[START OF DATA FOR THE TASK]
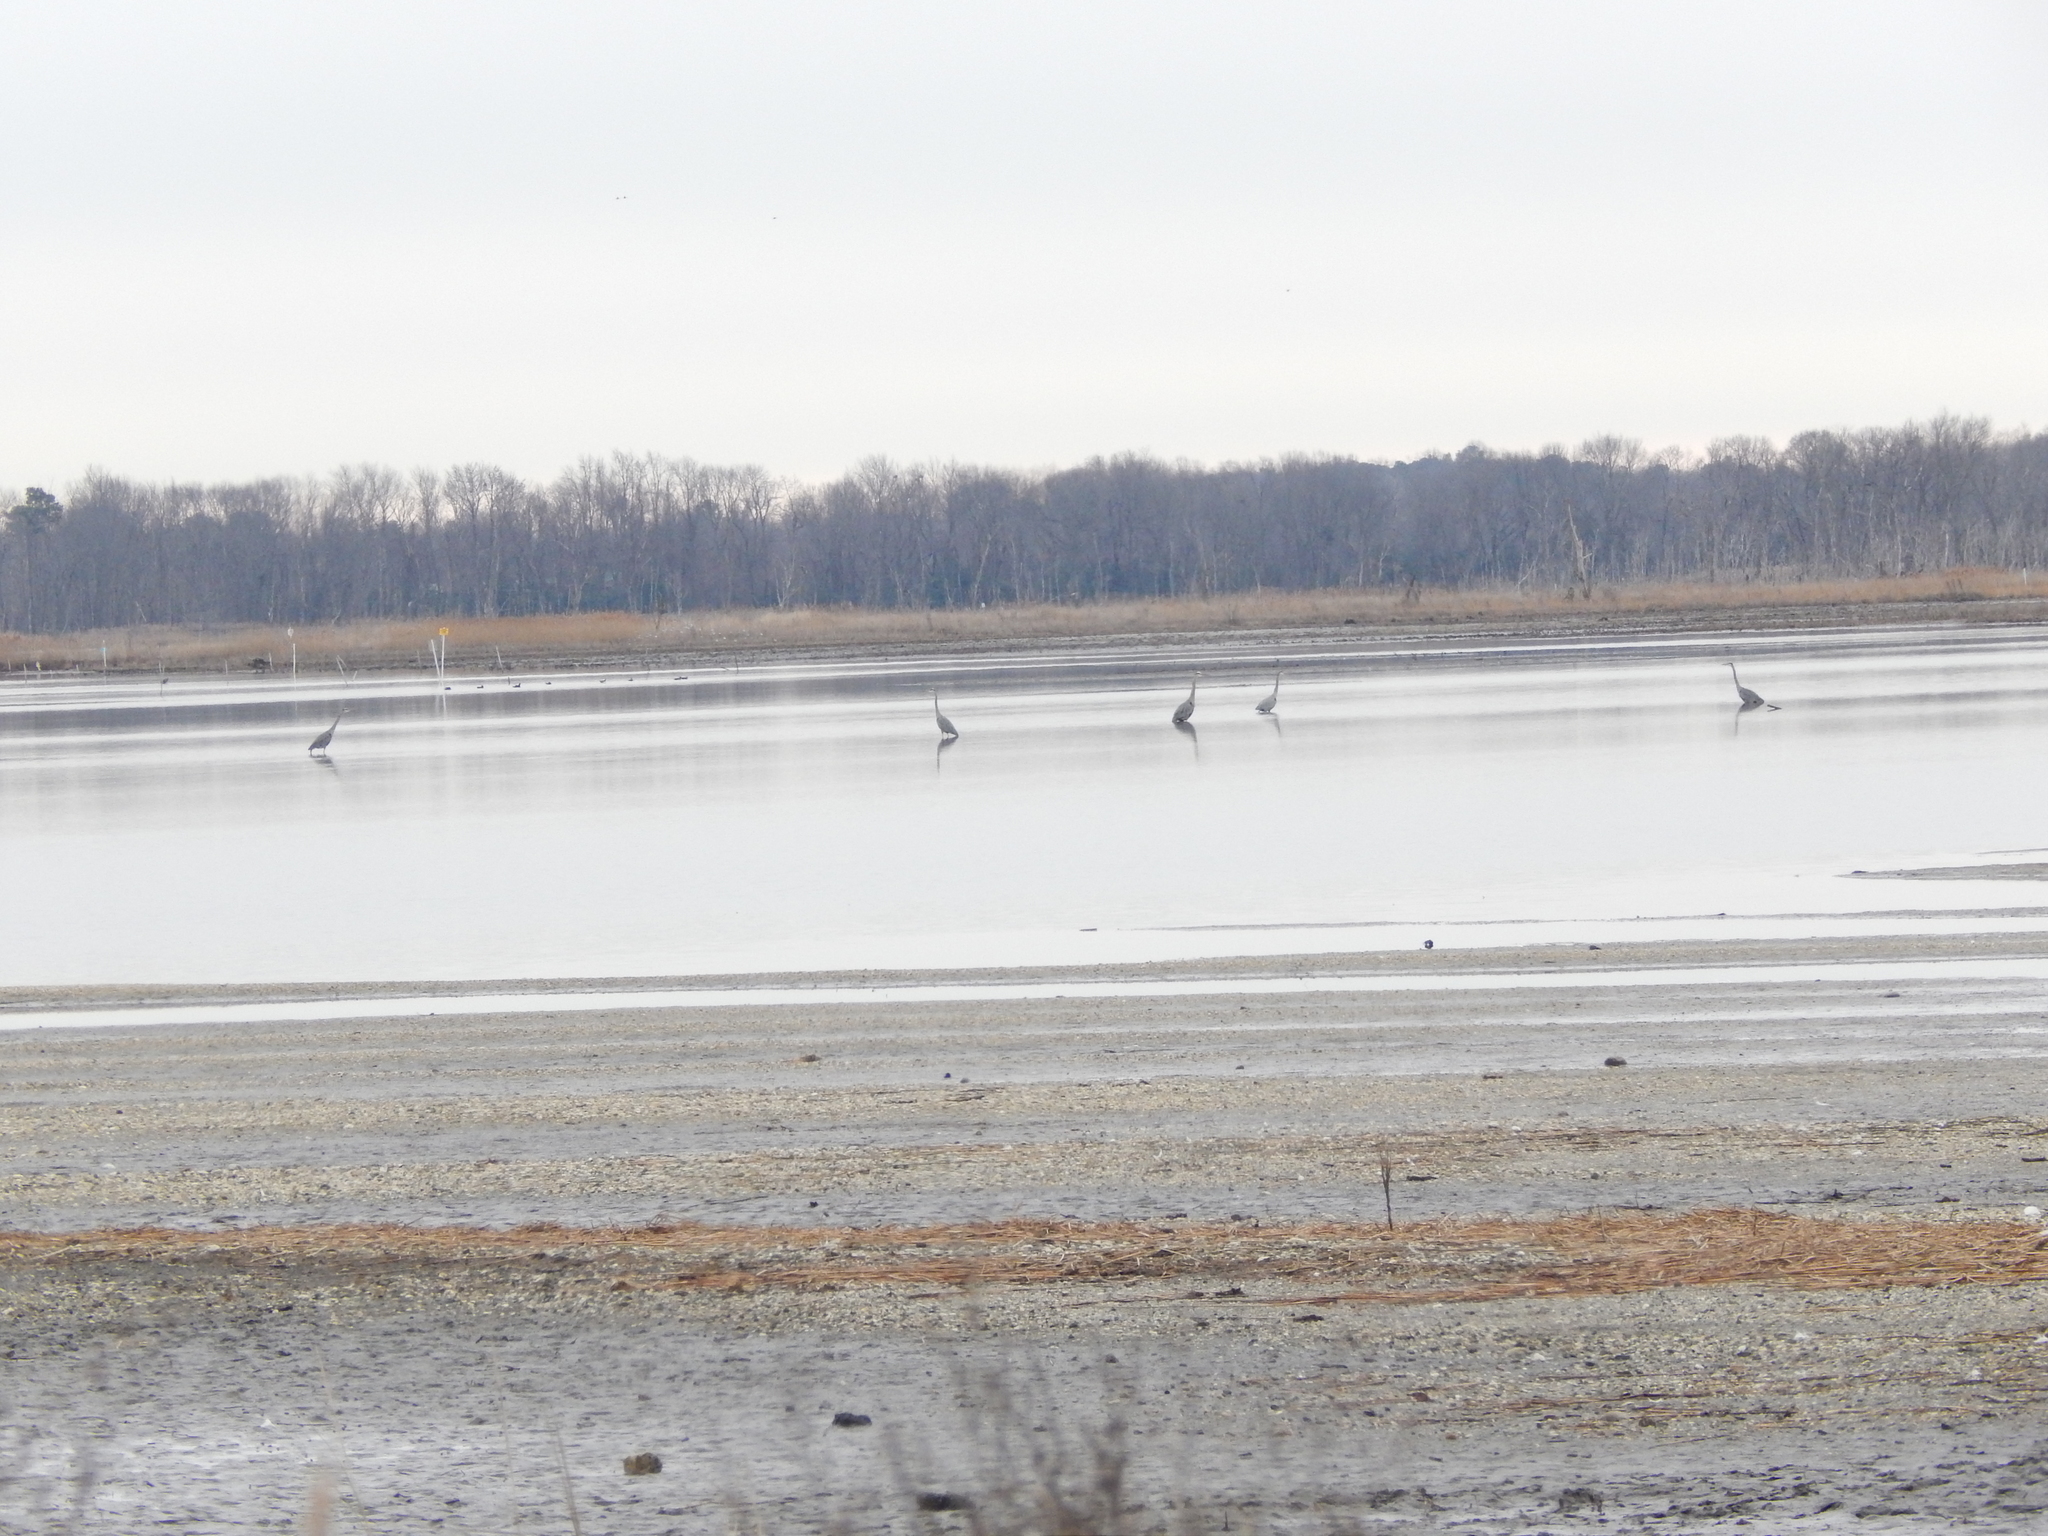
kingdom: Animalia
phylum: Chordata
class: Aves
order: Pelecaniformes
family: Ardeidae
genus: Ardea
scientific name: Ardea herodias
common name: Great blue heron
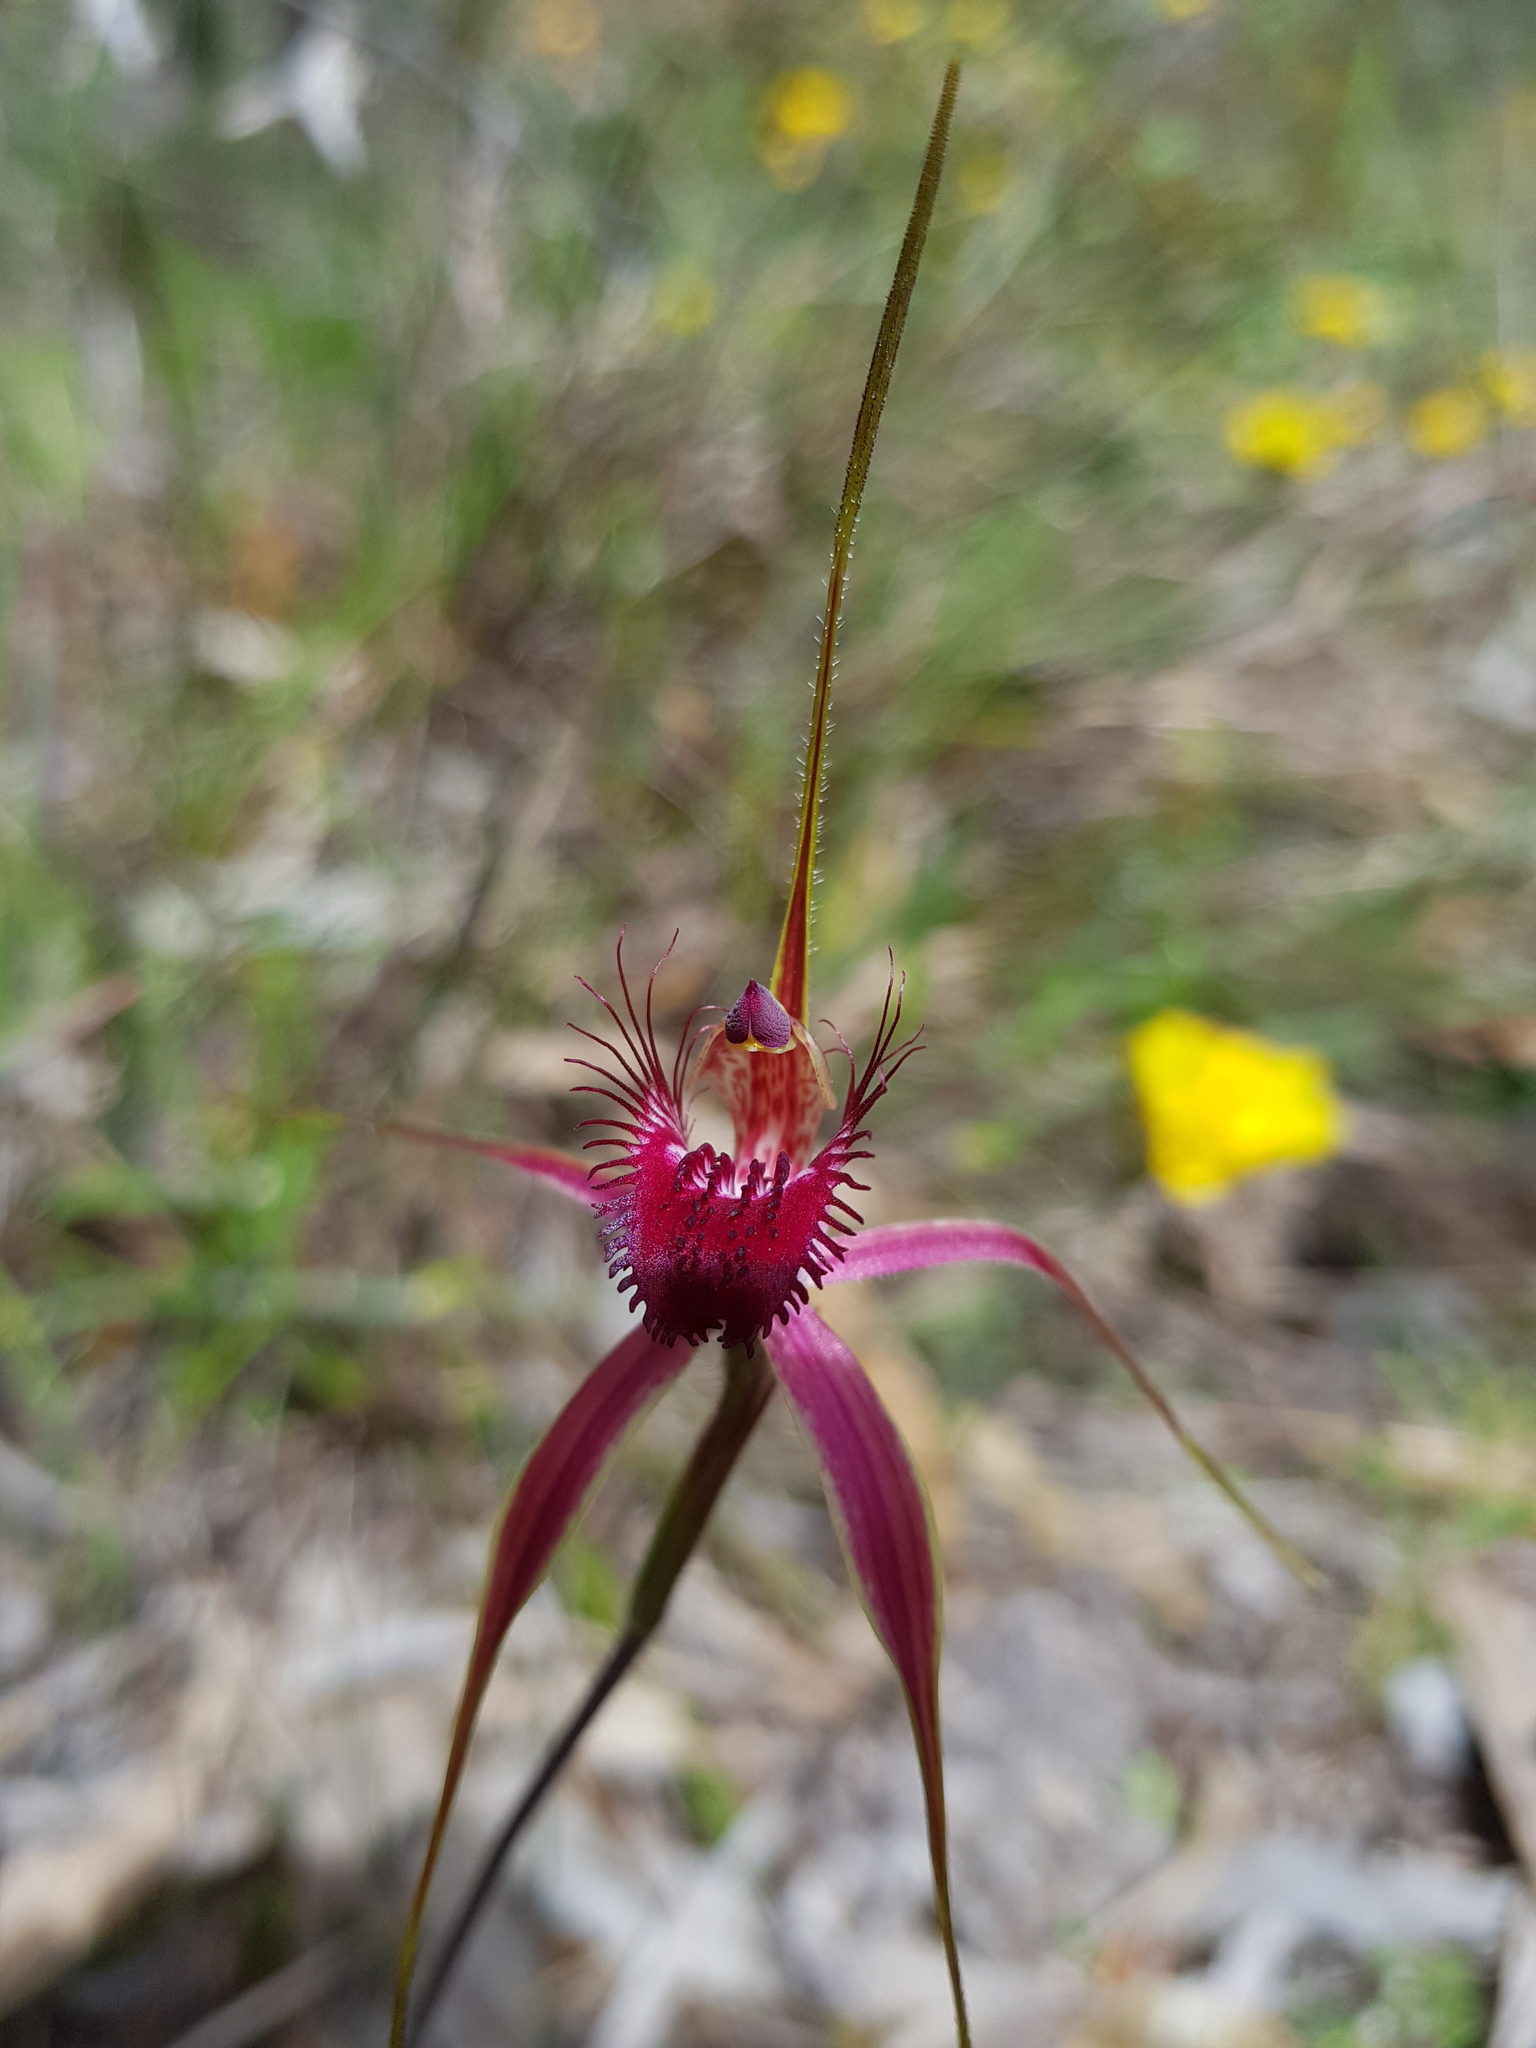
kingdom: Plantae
[END OF DATA FOR THE TASK]
Can you rewrite all of the records above with "common name" swapped for "vernacular name" and nothing else changed? Leave the pictures out of your answer.

OUTPUT -
kingdom: Animalia
phylum: Chordata
class: Aves
order: Pelecaniformes
family: Ardeidae
genus: Ardea
scientific name: Ardea herodias
vernacular name: Great blue heron
kingdom: Plantae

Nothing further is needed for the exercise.